Narendra Modi and Amit Shah can go on and on trumpeting a list of development projects and investments. On the ground, none of these advertised projects, have benefited the people. On the converse, ground realities reveal a dismal tale. Businesses have suffered losses, unemployment is rampant, roads, bridges, and drainage system are in shambles, power tariff is sky-rocketing and electric supply faces more interruptions. People are reeling under acute price rise, soaring unemployment, and diminishing resources and basic facilities.

They feel continuously punished politically and economically. In the national narrative that the Hindu Rightwing and its cronies peddle, they are vilified and humiliated.

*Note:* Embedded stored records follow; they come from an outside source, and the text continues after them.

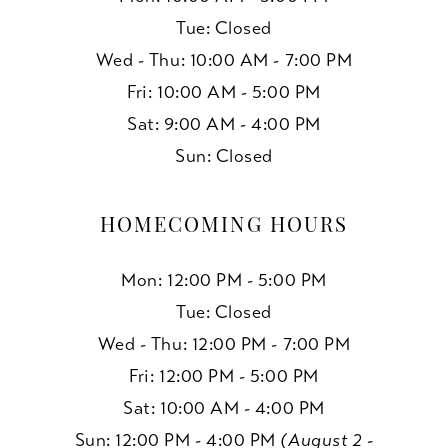
Tue: Closed
Wed - Thu: 10:00 AM - 7:00 PM
Fri: 10:00 AM - 5:00 PM
Sat: 9:00 AM - 4:00 PM
Sun: Closed
HOMECOMING HOURS
Mon: 12:00 PM - 5:00 PM
Tue: Closed
Wed - Thu: 12:00 PM - 7:00 PM
Fri: 12:00 PM - 5:00 PM
Sat: 10:00 AM - 4:00 PM
Sun: 12:00 PM - 4:00 PM
(August 2 -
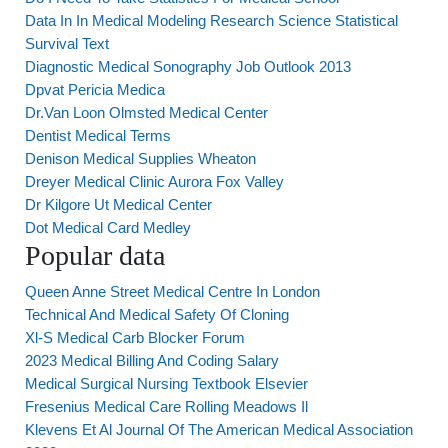
Data In In Medical Modeling Research Science Statistical
Survival Text
Diagnostic Medical Sonography Job Outlook 2013
Dpvat Pericia Medica
Dr.Van Loon Olmsted Medical Center
Dentist Medical Terms
Denison Medical Supplies Wheaton
Dreyer Medical Clinic Aurora Fox Valley
Dr Kilgore Ut Medical Center
Dot Medical Card Medley
Popular data
Queen Anne Street Medical Centre In London
Technical And Medical Safety Of Cloning
Xl-S Medical Carb Blocker Forum
2023 Medical Billing And Coding Salary
Medical Surgical Nursing Textbook Elsevier
Fresenius Medical Care Rolling Meadows Il
Klevens Et Al Journal Of The American Medical Association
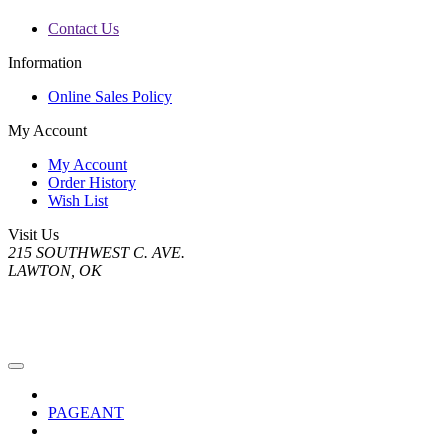
Contact Us
Information
Online Sales Policy
My Account
My Account
Order History
Wish List
Visit Us
215 SOUTHWEST C. AVE.
LAWTON, OK
PAGEANT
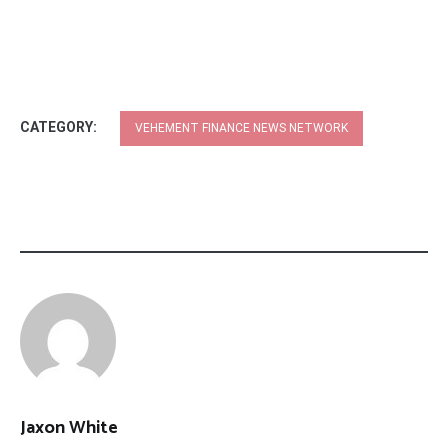
CATEGORY:
VEHEMENT FINANCE NEWS NETWORK
Jaxon White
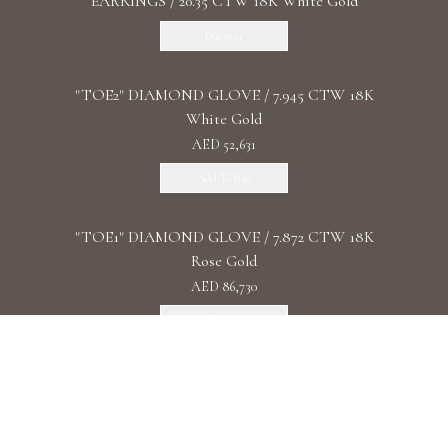
EARRINGS / 20.35 CTW 18K White Gold
Discover
"TOE2" DIAMOND GLOVE / 7.945 CTW 18K
White Gold
AED 52,631
Add To Bag
"TOE1" DIAMOND GLOVE / 7.872 CTW 18K
Rose Gold
AED 86,730
Add To Bag
"DIAMOND UNIVERSE" DIAMOND
WATCHES/ 93.4 CTW 18K White Gold
Discover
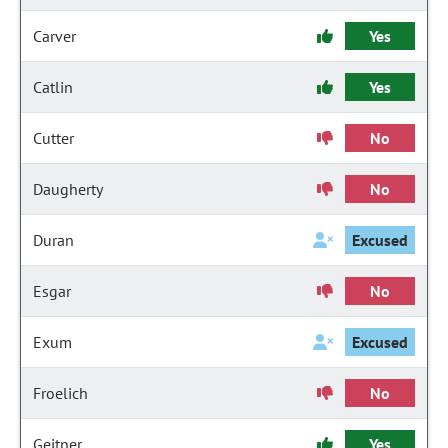
Carver
Yes
Catlin
Yes
Cutter
No
Daugherty
No
Duran
Excused
Esgar
No
Exum
Excused
Froelich
No
Geitner
Yes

If the higher voter turn-out in Srinagar can be attributed to the improvement in situation and development on the ground, pray why should the same logic not apply to Jammu region, where polling in the two constituencies of Jammu-Samba and Udhampur-Doda dropped from 80% and 79% in 2019 to 72% and 68% respectively? Jammu’s Hindu majority areas in the last decade have overwhelmingly voted for the BJP and the party has expanded both horizontally and vertically. Yet, the increasing public disappointment post-2019 disabled BJP’s local party unit from organizing robust election campaigns even in their strongholds. They left the job of garnering votes to star campaigners like Modi, Shah, and Rajnath Singh.

In light of these facts, the only explicable reason for the voter turnout patterns in Kashmir and Jammu, though both moving in different directions, is the increasing disenchantment, disappointment, and anger. The elections provided an opportunity to articulate these emotions through the ballot. In Jammu, the drop in voter turnout is not very significant. In Kashmir, it is. But it is also in Kashmir that the government’s actions have been more suffocating and pervasive.

For the regional political parties, which have been largely diminished under repressive and intimidatory tactics since 2019, the elections were an opportunity to reclaim their lost space. For the common masses, it was an opportunity to assert their existence.

The high voter turnout carries a promising message. Yet it could be dark and foreboding. It suggests there is still space for engagement and dialogue with Kashmiris. Given a crack of an opportunity, Kashmiris have used it to speak democratically. The present scale of suppression is unsustainable. What happens when it can no longer be sustained? Whenever Kashmiris find the space and opportunity, the articulation of pent-up anger would be louder and would come in multiple ways, some unimaginably dangerous.

The message the Kashmiris have delivered through the act of voting must not be misunderstood or lost. It needs to be heeded and reciprocated with immediacy, provided the reach-out is meaningful and sincere, not cosmetic.